**Exercise materials:**

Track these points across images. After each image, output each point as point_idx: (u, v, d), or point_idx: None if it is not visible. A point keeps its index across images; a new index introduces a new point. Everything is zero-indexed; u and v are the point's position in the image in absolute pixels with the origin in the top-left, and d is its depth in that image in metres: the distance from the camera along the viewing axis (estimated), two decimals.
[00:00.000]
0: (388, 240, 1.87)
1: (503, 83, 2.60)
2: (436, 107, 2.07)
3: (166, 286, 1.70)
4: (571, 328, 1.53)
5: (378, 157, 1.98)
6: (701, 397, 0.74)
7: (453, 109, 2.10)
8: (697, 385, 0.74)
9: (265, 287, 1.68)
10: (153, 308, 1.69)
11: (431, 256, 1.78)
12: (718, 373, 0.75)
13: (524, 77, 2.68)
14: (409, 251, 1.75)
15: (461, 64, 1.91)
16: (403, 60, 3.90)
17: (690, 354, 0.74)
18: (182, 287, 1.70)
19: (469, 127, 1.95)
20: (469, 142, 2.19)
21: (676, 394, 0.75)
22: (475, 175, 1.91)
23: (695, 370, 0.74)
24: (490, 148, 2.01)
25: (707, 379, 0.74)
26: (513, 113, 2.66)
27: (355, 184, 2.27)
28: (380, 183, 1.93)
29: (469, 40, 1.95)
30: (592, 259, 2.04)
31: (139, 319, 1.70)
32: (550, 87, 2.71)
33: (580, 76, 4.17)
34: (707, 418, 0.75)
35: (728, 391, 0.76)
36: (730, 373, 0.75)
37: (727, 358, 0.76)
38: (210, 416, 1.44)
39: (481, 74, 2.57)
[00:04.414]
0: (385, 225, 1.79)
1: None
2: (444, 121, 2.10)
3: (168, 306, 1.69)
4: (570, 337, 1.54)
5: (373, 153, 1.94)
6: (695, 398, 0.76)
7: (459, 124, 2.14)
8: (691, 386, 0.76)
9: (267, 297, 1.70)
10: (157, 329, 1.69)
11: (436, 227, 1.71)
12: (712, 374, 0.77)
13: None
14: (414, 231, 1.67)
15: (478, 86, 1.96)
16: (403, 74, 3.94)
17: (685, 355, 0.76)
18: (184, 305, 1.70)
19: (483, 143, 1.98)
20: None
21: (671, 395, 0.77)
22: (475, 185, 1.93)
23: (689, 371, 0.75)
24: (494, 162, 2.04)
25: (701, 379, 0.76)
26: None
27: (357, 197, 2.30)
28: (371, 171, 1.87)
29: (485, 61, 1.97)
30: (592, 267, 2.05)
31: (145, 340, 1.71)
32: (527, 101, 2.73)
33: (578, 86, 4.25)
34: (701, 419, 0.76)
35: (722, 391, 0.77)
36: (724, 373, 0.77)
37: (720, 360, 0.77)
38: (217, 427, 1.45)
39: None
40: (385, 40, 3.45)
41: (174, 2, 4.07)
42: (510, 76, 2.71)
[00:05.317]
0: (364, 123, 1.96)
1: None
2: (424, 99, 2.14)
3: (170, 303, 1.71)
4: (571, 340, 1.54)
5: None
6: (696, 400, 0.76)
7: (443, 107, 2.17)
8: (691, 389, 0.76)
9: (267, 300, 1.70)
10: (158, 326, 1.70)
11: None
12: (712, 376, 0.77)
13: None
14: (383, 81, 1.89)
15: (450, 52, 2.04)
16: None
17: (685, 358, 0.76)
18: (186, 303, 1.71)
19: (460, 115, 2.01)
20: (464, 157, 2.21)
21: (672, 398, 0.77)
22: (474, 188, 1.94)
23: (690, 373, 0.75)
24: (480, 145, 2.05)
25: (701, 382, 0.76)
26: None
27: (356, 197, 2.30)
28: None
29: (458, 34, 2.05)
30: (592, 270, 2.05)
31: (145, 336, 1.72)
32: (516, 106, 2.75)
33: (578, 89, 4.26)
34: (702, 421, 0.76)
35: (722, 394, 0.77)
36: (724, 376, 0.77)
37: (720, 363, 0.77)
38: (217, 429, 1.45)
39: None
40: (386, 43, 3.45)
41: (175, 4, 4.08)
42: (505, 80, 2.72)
--
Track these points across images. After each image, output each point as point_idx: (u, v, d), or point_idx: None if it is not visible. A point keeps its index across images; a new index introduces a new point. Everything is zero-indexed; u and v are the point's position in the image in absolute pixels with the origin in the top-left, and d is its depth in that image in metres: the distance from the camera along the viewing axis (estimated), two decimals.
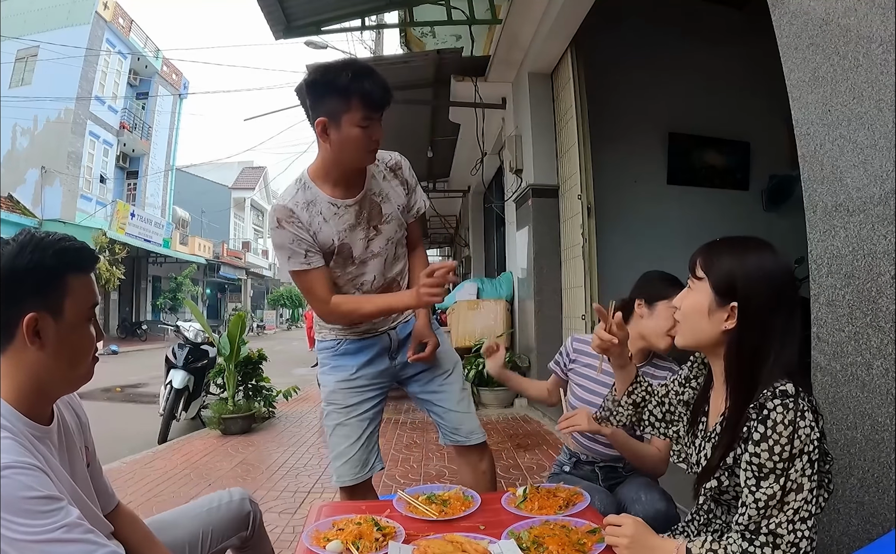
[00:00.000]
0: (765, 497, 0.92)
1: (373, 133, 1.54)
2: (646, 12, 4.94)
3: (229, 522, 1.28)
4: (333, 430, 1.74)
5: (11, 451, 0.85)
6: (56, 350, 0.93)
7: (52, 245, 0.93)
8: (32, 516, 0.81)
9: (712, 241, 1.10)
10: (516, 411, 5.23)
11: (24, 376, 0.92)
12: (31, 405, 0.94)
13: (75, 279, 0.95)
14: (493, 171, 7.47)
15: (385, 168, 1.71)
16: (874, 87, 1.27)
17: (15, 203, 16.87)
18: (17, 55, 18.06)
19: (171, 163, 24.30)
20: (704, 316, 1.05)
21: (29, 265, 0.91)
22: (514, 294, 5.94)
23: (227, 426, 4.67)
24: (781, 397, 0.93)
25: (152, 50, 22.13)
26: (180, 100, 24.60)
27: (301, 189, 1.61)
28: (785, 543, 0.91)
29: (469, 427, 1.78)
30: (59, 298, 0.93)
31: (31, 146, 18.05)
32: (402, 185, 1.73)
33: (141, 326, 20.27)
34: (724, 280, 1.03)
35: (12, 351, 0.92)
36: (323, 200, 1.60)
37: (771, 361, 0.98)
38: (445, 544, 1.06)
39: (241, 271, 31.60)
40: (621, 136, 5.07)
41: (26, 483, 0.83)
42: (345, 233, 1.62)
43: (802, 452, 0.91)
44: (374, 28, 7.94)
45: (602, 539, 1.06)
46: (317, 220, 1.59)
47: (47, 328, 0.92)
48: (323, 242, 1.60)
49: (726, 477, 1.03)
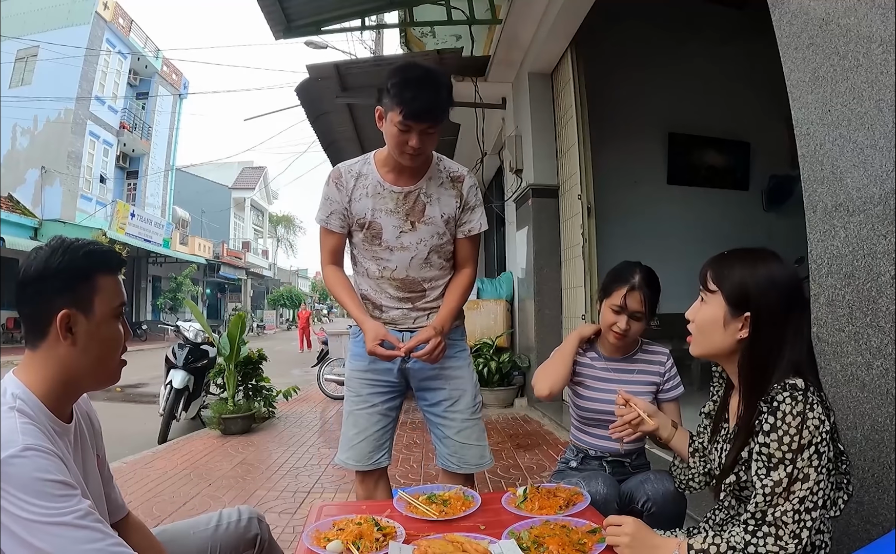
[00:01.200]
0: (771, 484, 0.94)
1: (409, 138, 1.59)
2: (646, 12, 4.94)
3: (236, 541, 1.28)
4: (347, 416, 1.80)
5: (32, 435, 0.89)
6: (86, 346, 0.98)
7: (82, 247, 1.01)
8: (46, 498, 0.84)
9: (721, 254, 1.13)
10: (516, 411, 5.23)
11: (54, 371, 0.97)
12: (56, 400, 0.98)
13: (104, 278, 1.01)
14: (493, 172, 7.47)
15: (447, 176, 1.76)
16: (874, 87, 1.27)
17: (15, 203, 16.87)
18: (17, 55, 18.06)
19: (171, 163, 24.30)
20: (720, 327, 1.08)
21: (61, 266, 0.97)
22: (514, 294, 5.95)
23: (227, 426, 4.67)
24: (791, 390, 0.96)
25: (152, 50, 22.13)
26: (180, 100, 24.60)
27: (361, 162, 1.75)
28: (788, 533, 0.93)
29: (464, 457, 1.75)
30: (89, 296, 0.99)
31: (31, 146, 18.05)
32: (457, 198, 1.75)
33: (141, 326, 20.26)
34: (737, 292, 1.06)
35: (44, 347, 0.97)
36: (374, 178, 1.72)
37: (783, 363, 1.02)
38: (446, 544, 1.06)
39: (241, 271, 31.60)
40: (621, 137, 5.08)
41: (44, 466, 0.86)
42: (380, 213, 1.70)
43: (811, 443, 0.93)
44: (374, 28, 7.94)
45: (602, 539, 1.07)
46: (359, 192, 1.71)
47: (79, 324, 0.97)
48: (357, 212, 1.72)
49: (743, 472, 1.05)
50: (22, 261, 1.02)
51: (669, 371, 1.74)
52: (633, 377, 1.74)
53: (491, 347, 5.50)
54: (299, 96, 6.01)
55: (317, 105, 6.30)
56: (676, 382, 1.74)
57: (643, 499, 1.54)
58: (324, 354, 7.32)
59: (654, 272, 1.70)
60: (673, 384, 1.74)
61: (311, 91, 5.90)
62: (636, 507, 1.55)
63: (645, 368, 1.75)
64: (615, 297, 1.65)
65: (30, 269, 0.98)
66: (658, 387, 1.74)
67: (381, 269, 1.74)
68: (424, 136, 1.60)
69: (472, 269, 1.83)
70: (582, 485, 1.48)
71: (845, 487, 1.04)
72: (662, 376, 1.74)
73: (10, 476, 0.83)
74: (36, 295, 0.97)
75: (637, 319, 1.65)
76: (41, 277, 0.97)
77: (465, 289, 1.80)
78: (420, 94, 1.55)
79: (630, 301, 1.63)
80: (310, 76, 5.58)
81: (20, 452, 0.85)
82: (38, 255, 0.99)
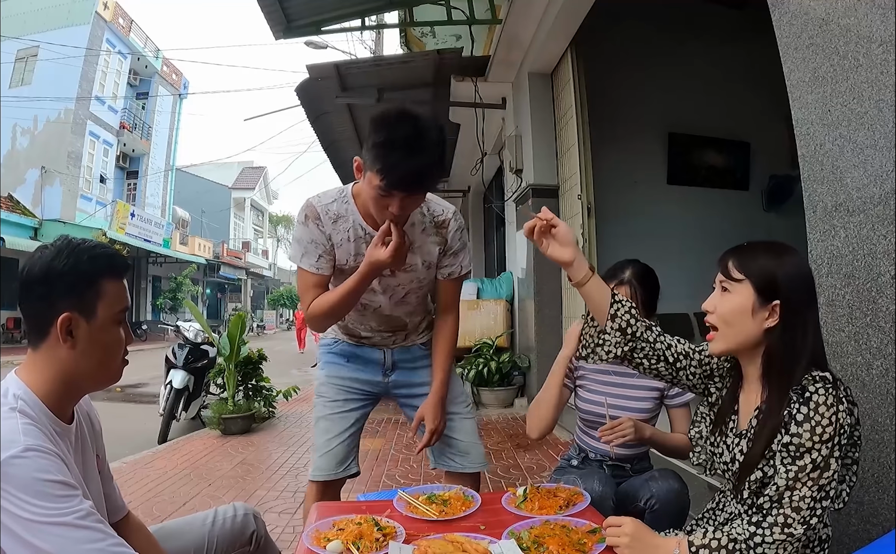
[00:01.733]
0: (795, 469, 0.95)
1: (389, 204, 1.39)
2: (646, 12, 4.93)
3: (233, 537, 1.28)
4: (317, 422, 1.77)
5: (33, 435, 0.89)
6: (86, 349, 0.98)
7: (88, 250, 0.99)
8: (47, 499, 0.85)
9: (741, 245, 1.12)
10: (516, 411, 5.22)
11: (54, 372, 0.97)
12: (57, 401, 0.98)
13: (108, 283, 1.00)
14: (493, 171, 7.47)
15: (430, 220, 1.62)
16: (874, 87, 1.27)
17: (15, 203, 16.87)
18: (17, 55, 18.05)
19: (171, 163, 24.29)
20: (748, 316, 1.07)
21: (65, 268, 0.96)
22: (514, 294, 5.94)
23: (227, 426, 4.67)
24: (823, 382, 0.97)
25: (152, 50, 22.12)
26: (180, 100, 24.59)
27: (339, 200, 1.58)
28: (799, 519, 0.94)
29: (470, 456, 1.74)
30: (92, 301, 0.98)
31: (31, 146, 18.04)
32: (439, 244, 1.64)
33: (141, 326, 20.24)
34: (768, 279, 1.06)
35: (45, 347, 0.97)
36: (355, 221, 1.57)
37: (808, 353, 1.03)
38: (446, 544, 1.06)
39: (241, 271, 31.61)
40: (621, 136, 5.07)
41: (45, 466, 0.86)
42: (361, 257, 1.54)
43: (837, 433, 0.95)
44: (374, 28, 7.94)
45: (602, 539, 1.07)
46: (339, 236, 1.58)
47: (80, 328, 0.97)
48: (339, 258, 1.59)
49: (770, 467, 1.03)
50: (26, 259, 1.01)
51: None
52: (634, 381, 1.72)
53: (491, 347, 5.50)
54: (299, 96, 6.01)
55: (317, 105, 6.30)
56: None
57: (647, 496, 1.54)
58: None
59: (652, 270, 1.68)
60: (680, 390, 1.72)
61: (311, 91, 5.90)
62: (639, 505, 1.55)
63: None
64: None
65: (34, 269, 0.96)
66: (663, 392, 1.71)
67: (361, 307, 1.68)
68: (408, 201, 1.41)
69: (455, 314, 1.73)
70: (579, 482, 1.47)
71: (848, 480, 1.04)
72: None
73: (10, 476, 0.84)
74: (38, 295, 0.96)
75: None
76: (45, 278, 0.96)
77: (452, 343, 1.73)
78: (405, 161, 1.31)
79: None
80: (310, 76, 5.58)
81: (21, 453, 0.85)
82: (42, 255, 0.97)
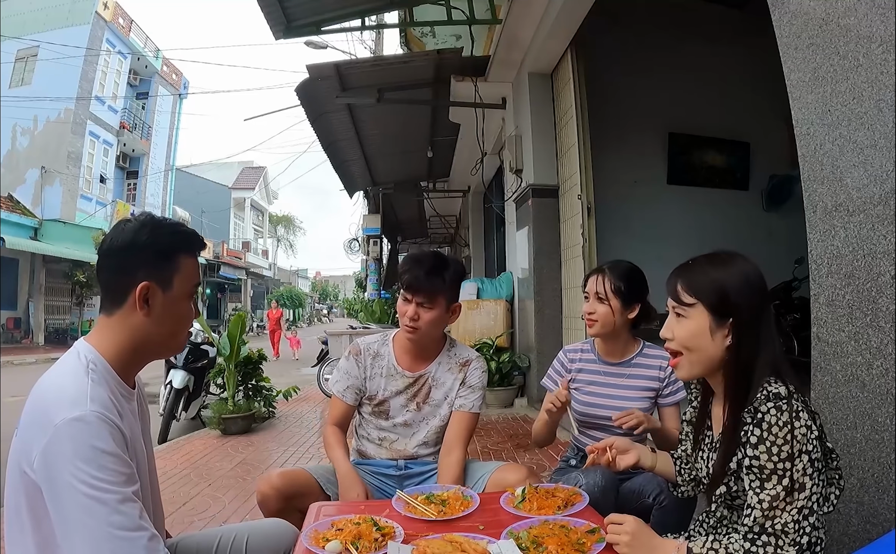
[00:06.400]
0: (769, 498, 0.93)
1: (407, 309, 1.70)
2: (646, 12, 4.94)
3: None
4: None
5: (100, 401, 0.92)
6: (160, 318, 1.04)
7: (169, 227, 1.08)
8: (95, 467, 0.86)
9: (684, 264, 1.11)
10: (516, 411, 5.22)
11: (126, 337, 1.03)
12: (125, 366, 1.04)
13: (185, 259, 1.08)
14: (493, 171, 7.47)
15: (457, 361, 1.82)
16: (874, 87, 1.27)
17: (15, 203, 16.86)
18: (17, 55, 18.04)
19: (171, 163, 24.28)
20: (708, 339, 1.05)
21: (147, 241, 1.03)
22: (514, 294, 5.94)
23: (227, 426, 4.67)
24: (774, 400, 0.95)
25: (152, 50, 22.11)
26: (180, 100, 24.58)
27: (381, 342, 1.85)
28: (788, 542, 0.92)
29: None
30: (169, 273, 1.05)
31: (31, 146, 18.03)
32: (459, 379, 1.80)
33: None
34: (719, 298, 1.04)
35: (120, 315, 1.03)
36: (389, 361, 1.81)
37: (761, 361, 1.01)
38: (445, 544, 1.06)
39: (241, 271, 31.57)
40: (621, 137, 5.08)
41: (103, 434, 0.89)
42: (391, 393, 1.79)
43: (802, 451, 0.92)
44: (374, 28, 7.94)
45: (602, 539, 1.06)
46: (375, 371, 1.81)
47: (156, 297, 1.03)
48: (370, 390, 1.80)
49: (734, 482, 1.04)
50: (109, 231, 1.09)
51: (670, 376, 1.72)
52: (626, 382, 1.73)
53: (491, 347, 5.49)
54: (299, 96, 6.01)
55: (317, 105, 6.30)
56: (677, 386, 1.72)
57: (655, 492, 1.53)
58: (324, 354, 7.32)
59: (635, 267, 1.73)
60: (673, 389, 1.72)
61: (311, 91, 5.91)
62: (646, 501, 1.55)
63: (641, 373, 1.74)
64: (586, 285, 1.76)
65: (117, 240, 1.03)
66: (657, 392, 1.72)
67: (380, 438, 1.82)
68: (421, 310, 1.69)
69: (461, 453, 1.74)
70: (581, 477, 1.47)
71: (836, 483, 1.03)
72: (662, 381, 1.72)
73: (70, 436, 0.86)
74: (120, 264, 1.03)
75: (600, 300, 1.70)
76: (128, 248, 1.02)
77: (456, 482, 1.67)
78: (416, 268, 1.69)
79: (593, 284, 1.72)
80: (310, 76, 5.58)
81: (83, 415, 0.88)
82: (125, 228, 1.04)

**Instructions to follow:** Using the records above, restate word for word the lines from the one with "27: (301, 189, 1.61)" through the one with "49: (726, 477, 1.03)", both included.

**Exercise answer:**
27: (301, 189, 1.61)
28: (785, 543, 0.91)
29: (469, 427, 1.78)
30: (59, 298, 0.93)
31: (31, 146, 18.05)
32: (402, 185, 1.73)
33: (141, 326, 20.27)
34: (724, 280, 1.03)
35: (12, 351, 0.92)
36: (323, 200, 1.60)
37: (771, 361, 0.98)
38: (445, 544, 1.06)
39: (241, 271, 31.60)
40: (621, 136, 5.07)
41: (26, 483, 0.83)
42: (345, 233, 1.62)
43: (802, 452, 0.91)
44: (374, 28, 7.94)
45: (602, 539, 1.06)
46: (317, 220, 1.59)
47: (47, 328, 0.92)
48: (323, 242, 1.60)
49: (726, 477, 1.03)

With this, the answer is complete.